# New Gheenoe Owner



## tom_in_orl

Hey there, 

Congrats on the new Gheenoe. They are great boats. I don't do a lot of structural mods so I will let someone else chime in on that one. Only thing I did to my Highsider was add a bolt in raised front deck from Custom Gheenoe. 

Here is a picture of one on Cobra's boat.










Stick steering is  cool mod. The reasons for doing it are to get the driver out of the back seat. By being in the middle of the Highsider you will be better balanced. It's also a little less tiring to drive stick steering when going long distances. The con's of stick steering would be a more complicated boat set up and possibly more things to break. The stick steering cable does wear over time and need to be replaced. Also on a Highsider any type of remote steering will mean that the steering arm connected to the motor will stick out on the narrow transom so you need to be careful not to hook it on branches or docks.

These are pics of my friend Nick's Highsider. He is running a 15 HP 2 stroke with stick steering.


----------



## Quad1973

@ tom_in_orl

Thanks for the info and picks. I like the look of the custom deck. How far back does that come? What is the Gheenoe Army I see under your name?

Thanks again!


----------



## tom_in_orl

Its designed to come a little more than 3/4ths of the way over the front bench seat. You can leave the seat in as flotation or cut it out and have access from the back too. 

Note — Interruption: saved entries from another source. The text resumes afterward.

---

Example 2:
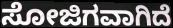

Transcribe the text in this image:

ಸೋಜಿಗವಾಗಿದೆ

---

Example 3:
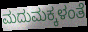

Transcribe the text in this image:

ಮದುಮಕ್ಕಳಂತೆ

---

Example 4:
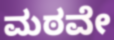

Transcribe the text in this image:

ಮಠವೇ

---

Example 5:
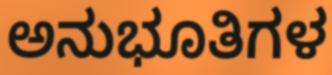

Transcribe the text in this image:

ಅನುಭೂತಿಗಳ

The Gheenoe Army was a term put upon us for the numbers of Gheenoe owners that would post in a thread when someone started bad mouthing Gheenoe boats or had something positive to say about a Gheenoe knock off. The army designation has to do with the thousands of Gheenoe owners that are out there vs the smaller manufactures of skiffs. It can be a bit overwhelming when you get a large number of us stirred up. Since a lot of Gheenoe owners get together a couple times a year they tend to be on the forums a lot simply keeping in touch. Not much goes by that they don't see. When the term first came about we had shirts printed and that pretty much solidified the term in our small skiff culture just like the microskiff.

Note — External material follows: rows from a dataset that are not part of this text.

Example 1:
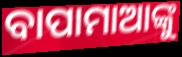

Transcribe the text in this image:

ବାପାମାଆଙ୍କୁ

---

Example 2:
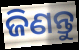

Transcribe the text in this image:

ଜିଣନ୍ତୁ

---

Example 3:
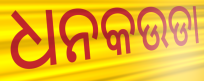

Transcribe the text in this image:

ଧନକଉଡା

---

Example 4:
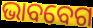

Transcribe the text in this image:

ଭାବବେଗ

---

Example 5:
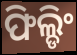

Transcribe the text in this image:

ଫିଲ୍ଡିଂ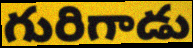
గురిగాడు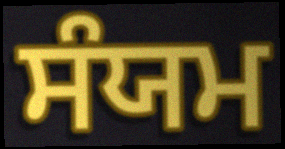
ਸੰਯਮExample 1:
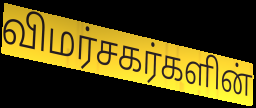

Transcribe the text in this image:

விமர்சகர்களின்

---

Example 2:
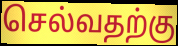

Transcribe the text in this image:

செல்வதற்கு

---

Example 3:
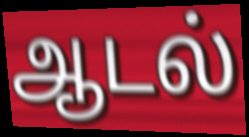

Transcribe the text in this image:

ஆடல்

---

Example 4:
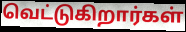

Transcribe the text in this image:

வெட்டுகிறார்கள்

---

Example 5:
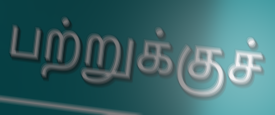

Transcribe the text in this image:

பற்றுக்குச்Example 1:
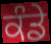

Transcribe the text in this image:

ਕੰਡੇ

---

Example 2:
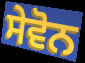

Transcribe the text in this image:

ਸੇਵੋਨ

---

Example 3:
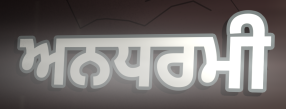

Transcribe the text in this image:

ਅਨਧਰਮੀ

That said Gheenoe owners are great bunch. They are not mean people or out cause trouble. Just very loyal to the Gheenoe brand and Gheen family. If you get a chance to stop by the shop or attend a Gheenoe rally you will know what I mean.


----------



## chew

First off...... welcome to the world of gheeno, and second looks on the water.
The 15'6" classic i feel is one of the better options if you plan to put a gheenoe "under the knife". there are tons of factory replacements if you "goof" up anything. the side structure is sound enough that you can virtualy gut the entire boat to just a shell, and hit the water. dont be afraid to ask anything on here, these are some of the best guys you will meet for advice on your ideas........


----------



## chew

also, if you would like a few ideas for materials to use..... track down "oswld" he has done some really cool work from the ground up type re-builds...... you may find just the answer your looking for.


----------



## Quad1973

@ knotright... Thanks for the welcome. I will be cutting and modifying this classic. I have been looking all around the net and have found that this forum seems to have to best collective ideas and insight to help me with my build (when I get a chance). I'm going to use it this summer and learn how this skiff handles the water and to see what kind of fishing I'm gonna like the best and gear to mods to help this.


----------